Nevertheless, disputes can arise over the choice of method to calculate or estimate both net benefits and avoided costs. Are savings achieved on a deemed approach (predetermined), or an evaluated approach (actual measurement)? Are avoided costs higher or lower than the level that was forecast at the time of implementation?
The second category, bonus payments for performance targets, rewards the utility for meeting certain DSM program goals. The mechanisms vary greatly in their structure but typically set a minimum threshold that must be achieved before any incentive is awarded. In some cases penalties are also meted if minimum thresholds aren’t achieved.
The incentives can be a percentage of spending, a fixed amount per unit of energy saved, or a percentage of net benefits. For example, California’s incentive mechanism metes out a per-unit savings penalty for failure to achieve 65 percent or more of the DSM target, no reward for 65 percent to 85 percent of target, and tiered awards of 1 percent to 12 percent of net benefits for up to 125 percent of the DSM target. The mechanism also has a total dollar cap.
In Colorado, the natural gas performance bonus is a combination of achieving the performance targets and minimizing the cost per unit saved. A bonus factor is calculated by multiplying 50 percent of the difference between the percentage of the performance target and a threshold level of 80 percent times the ratio of the actual cost per therm saved and the budgeted cost per therm saved. The bonus factor is multiplied times the cost of the program with the final bonus capped at the lesser of 20 percent of expenditures or 25 percent of net benefits. The mechanism thus strives to encourage increased savings and reduced program costs.

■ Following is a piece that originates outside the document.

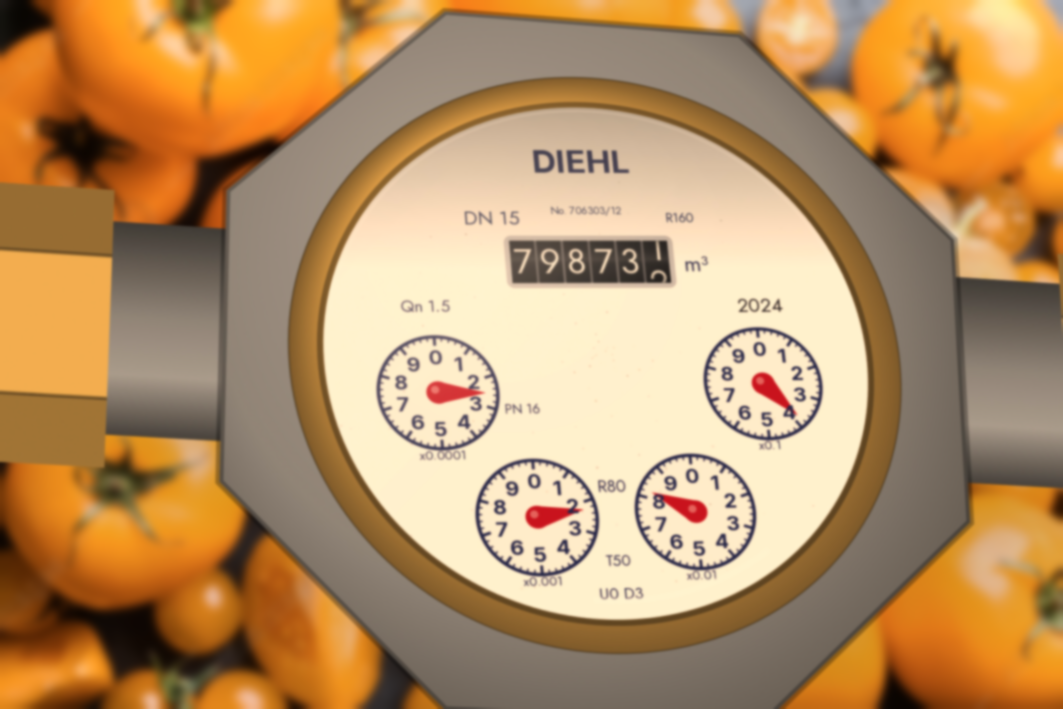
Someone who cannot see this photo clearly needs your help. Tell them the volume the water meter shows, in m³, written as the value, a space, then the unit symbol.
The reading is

Under the third category, regulators might authorize an enhanced rate of return on the deferred balance remaining after the utility chooses to defer and amortize its DSM expenditures. Until 2010, when the state moved to a tariff rider approach, Nevada authorized an additional 5 percent equity return on deferred balance of DSM expenditures. Legislation authorizes enhanced returns as a performance mechanism in several jurisdictions, but currently no state is employing the enhanced ROE shareholder incentive mechanism.
A Balanced Future
An optimal energy system contains a mix of demand- and supply-side resources. Such a mix should produce the most cost-effective, reliable, and environmentally responsible portfolio—but only if regulators ensure that utilities will remain indifferent in choosing between supply-and demand-side options.
This indifference can best be guaranteed, however, if regulators pursue a combination of policies: reasonable cost recovery, effective compensation for revenues lost to falling sales, and viable incentives for shareholders—incentives commensurate with earnings opportunities on the supply side.
Endnotes:
1. Resolution in Support of Incentives for Electric Utility Least-Cost Planning, NARUC, July 27, 1989.
2. Financial Analysis of Incentive Mechanisms to Promote Energy Efficiency: Case Study of a Prototypical Southwest Utility, LBNL-1598E, March 2009.
3. A September 2011 ACEEE survey of lost revenue mechanisms reports the mechanisms are seeing a resurgence of interest, primarily in jurisdictions with limited DSM program implementation experience.
4. In some jurisdictions the implementation of a decoupling mechanism has been accompanied by a reduced authorized return to reflect this stability.